EXERCISE DIRECTIONS:
Arrange every line of the listing below as a Markdown table with the columns Row and Line, numbering each row and skipping blank lines. Leave the pictures out.

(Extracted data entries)
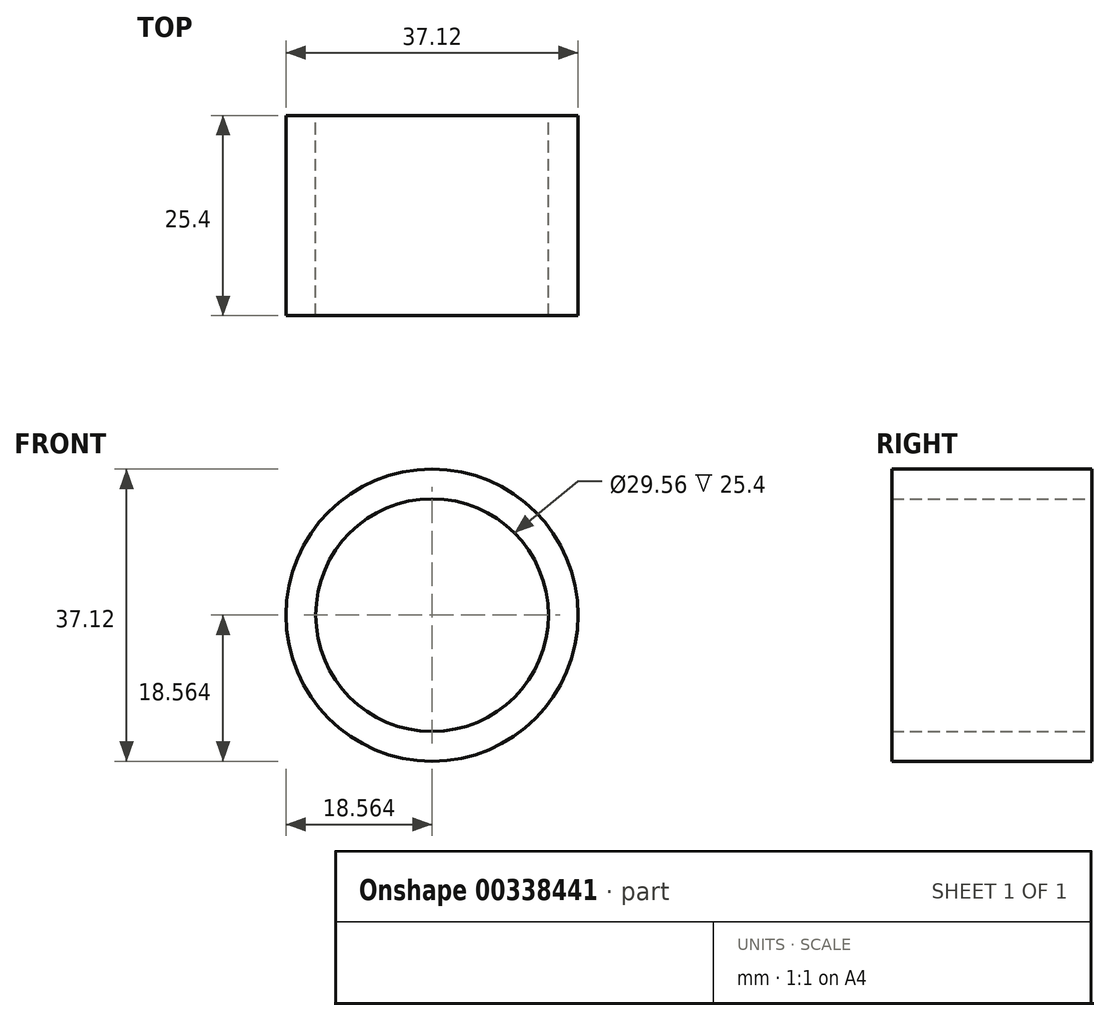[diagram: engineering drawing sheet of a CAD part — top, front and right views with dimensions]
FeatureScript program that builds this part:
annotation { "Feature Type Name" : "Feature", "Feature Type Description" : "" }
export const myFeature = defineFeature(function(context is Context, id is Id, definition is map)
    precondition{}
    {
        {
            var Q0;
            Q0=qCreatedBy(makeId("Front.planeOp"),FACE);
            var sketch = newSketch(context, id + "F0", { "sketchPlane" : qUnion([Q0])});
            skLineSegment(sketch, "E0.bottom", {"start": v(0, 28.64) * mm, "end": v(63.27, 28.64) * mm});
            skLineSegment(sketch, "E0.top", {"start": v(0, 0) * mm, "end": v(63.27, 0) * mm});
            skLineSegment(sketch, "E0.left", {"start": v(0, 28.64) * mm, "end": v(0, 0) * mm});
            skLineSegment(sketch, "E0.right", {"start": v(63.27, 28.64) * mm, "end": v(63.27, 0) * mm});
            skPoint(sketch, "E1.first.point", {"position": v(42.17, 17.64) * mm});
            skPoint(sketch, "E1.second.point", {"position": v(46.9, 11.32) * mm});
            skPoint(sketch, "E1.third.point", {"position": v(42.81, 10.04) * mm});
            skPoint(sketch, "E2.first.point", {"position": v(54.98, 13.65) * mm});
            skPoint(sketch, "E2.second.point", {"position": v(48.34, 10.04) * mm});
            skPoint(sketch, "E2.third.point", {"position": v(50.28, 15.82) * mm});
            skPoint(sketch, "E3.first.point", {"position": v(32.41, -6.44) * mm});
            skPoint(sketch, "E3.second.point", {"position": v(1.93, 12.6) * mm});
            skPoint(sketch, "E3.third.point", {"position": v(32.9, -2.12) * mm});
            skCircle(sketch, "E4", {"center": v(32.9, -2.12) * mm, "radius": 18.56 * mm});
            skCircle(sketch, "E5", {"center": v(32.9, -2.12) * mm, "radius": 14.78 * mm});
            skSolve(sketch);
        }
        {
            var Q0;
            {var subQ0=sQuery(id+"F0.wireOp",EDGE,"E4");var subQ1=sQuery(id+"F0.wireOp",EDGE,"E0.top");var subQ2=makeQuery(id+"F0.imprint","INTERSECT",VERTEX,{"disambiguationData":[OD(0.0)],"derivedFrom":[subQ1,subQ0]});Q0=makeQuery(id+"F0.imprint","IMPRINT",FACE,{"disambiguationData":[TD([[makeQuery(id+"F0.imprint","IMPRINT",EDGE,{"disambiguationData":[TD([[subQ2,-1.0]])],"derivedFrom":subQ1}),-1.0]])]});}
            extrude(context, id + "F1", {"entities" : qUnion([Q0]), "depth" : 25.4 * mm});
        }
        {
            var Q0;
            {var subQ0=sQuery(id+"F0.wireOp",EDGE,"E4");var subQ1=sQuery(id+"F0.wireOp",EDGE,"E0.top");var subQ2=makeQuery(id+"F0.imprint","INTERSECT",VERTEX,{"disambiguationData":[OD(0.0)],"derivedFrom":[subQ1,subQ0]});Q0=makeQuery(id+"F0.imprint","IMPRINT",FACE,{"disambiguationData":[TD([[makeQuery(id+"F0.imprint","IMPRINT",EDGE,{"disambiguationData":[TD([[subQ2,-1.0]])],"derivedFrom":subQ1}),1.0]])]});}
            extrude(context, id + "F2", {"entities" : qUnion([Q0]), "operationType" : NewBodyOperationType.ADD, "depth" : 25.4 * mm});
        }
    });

THE ANSWER:
| Row | Line |
|---|---|
| 1 | [diagram: engineering drawing sheet of a CAD part — top, front and right views with dimensions] |
| 2 | FeatureScript program that builds this part: |
| 3 | annotation { "Feature Type Name" : "Feature", "Feature Type Description" : "" } |
| 4 | export const myFeature = defineFeature(function(context is Context, id is Id, definition is map) |
| 5 |     precondition{} |
| 6 |     { |
| 7 |         { |
| 8 |             var Q0; |
| 9 |             Q0=qCreatedBy(makeId("Front.planeOp"),FACE); |
| 10 |             var sketch = newSketch(context, id + "F0", { "sketchPlane" : qUnion([Q0])}); |
| 11 |             skLineSegment(sketch, "E0.bottom", {"start": v(0, 28.64) * mm, "end": v(63.27, 28.64) * mm}); |
| 12 |             skLineSegment(sketch, "E0.top", {"start": v(0, 0) * mm, "end": v(63.27, 0) * mm}); |
| 13 |             skLineSegment(sketch, "E0.left", {"start": v(0, 28.64) * mm, "end": v(0, 0) * mm}); |
| 14 |             skLineSegment(sketch, "E0.right", {"start": v(63.27, 28.64) * mm, "end": v(63.27, 0) * mm}); |
| 15 |             skPoint(sketch, "E1.first.point", {"position": v(42.17, 17.64) * mm}); |
| 16 |             skPoint(sketch, "E1.second.point", {"position": v(46.9, 11.32) * mm}); |
| 17 |             skPoint(sketch, "E1.third.point", {"position": v(42.81, 10.04) * mm}); |
| 18 |             skPoint(sketch, "E2.first.point", {"position": v(54.98, 13.65) * mm}); |
| 19 |             skPoint(sketch, "E2.second.point", {"position": v(48.34, 10.04) * mm}); |
| 20 |             skPoint(sketch, "E2.third.point", {"position": v(50.28, 15.82) * mm}); |
| 21 |             skPoint(sketch, "E3.first.point", {"position": v(32.41, -6.44) * mm}); |
| 22 |             skPoint(sketch, "E3.second.point", {"position": v(1.93, 12.6) * mm}); |
| 23 |             skPoint(sketch, "E3.third.point", {"position": v(32.9, -2.12) * mm}); |
| 24 |             skCircle(sketch, "E4", {"center": v(32.9, -2.12) * mm, "radius": 18.56 * mm}); |
| 25 |             skCircle(sketch, "E5", {"center": v(32.9, -2.12) * mm, "radius": 14.78 * mm}); |
| 26 |             skSolve(sketch); |
| 27 |         } |
| 28 |         { |
| 29 |             var Q0; |
| 30 |             {var subQ0=sQuery(id+"F0.wireOp",EDGE,"E4");var subQ1=sQuery(id+"F0.wireOp",EDGE,"E0.top");var subQ2=makeQuery(id+"F0.imprint","INTERSECT",VERTEX,{"disambiguationData":[OD(0.0)],"derivedFrom":[subQ1,subQ0]});Q0=makeQuery(id+"F0.imprint","IMPRINT",FACE,{"disambiguationData":[TD([[makeQuery(id+"F0.imprint","IMPRINT",EDGE,{"disambiguationData":[TD([[subQ2,-1.0]])],"derivedFrom":subQ1}),-1.0]])]});} |
| 31 |             extrude(context, id + "F1", {"entities" : qUnion([Q0]), "depth" : 25.4 * mm}); |
| 32 |         } |
| 33 |         { |
| 34 |             var Q0; |
| 35 |             {var subQ0=sQuery(id+"F0.wireOp",EDGE,"E4");var subQ1=sQuery(id+"F0.wireOp",EDGE,"E0.top");var subQ2=makeQuery(id+"F0.imprint","INTERSECT",VERTEX,{"disambiguationData":[OD(0.0)],"derivedFrom":[subQ1,subQ0]});Q0=makeQuery(id+"F0.imprint","IMPRINT",FACE,{"disambiguationData":[TD([[makeQuery(id+"F0.imprint","IMPRINT",EDGE,{"disambiguationData":[TD([[subQ2,-1.0]])],"derivedFrom":subQ1}),1.0]])]});} |
| 36 |             extrude(context, id + "F2", {"entities" : qUnion([Q0]), "operationType" : NewBodyOperationType.ADD, "depth" : 25.4 * mm}); |
| 37 |         } |
| 38 |     }); |